Robert Beaumont

City Life | 15 August 2009

The vision that failed in the place that still makes everywhere else look better

issue 15 August 2009

My abiding Bradford memory is of the aftermath of the terrible fire at the Valley Parade football ground in May 1985, which claimed 56 lives. As a young reporter on a Yorkshire paper, I had been sent to the scene to write what was then quaintly called a colour piece. There was precious little colour anywhere when I arrived. The air was thick with the stale stench of smoke and the atmosphere laden with grief. When a hardened Fleet Street hack tried to light his cigarette outside the charred ground, two residents of Manningham Lane screamed at him. In a nearby pub, seemingly oblivious to the tragedy, an ageing stripper danced to Ruby Turner’s ‘Move Closer’ as sweaty businessmen leered at her and gulped their lunchtime beer. This was a city fractured and forlorn.

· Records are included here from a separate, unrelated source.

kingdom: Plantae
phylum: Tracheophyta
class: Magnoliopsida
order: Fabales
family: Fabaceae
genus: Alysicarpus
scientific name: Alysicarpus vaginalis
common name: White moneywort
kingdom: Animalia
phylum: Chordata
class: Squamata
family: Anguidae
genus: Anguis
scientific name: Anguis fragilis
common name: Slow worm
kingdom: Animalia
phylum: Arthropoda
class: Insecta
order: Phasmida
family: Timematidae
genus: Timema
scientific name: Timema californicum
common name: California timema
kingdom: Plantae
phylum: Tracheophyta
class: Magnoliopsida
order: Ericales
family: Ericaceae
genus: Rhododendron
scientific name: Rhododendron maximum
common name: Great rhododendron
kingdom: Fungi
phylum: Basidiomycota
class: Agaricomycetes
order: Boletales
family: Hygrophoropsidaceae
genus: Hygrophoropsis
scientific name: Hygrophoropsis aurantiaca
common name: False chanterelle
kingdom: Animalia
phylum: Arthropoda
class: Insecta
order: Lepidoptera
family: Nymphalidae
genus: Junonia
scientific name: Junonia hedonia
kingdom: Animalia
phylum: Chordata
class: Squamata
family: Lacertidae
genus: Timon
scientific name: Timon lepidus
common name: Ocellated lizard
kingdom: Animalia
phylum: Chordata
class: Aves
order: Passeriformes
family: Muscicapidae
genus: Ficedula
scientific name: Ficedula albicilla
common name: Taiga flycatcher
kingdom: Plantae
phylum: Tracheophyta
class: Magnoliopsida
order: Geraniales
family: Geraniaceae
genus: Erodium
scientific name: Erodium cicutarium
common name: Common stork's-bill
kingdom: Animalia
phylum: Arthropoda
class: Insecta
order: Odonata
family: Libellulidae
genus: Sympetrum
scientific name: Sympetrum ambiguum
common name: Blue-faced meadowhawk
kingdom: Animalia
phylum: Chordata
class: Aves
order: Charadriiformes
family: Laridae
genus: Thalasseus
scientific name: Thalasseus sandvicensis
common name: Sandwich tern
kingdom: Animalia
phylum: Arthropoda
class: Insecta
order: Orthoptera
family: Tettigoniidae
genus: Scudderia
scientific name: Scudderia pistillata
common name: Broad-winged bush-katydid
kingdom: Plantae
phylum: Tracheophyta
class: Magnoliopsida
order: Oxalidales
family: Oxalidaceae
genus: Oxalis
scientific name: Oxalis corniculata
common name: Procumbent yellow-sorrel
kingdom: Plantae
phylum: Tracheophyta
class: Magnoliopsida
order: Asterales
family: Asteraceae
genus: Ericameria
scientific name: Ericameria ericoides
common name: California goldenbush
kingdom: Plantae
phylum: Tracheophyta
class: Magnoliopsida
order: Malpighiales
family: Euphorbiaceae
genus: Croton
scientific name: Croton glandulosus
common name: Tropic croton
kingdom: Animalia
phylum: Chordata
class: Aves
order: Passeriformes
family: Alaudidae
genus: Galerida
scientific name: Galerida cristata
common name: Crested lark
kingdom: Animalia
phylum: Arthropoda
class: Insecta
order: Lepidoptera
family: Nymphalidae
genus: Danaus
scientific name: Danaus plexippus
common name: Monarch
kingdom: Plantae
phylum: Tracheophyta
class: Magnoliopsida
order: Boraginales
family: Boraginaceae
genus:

’Twas ever thus. In 1840, as the industrial revolution gathered pace in this famous centre of the textile industry, the German poet and occasional revolutionary Georg Weerth wrote: ‘Every other factory town in England is a paradise compared to this hole. If anyone wishes to feel how a sinner is tormented in Purgatory, let him travel to Bradford.’ A century and a half later, the usually courteous Bill Bryson, in Notes From a Small Island, regretfully concluded that ‘Bradford’s role in life is to make every place else in the world look better in comparison, and it does this very well’. This unflattering image explains why ridicule greeted the maverick metropolitan architect Will Alsop’s futuristic Bradford masterplan, which envisaged creating a lake, a ‘business forest’ and an Eden Project-style sensory garden in the centre of the city. Ridicule turned to anger when the city’s ill-fated and frankly useless quango, Bradford Centre Regeneration (BCR), appeared to spend more time and money talking about Alsop’s dreams in exotic places such as Cannes rather than trying to turn them into reality in Bradford.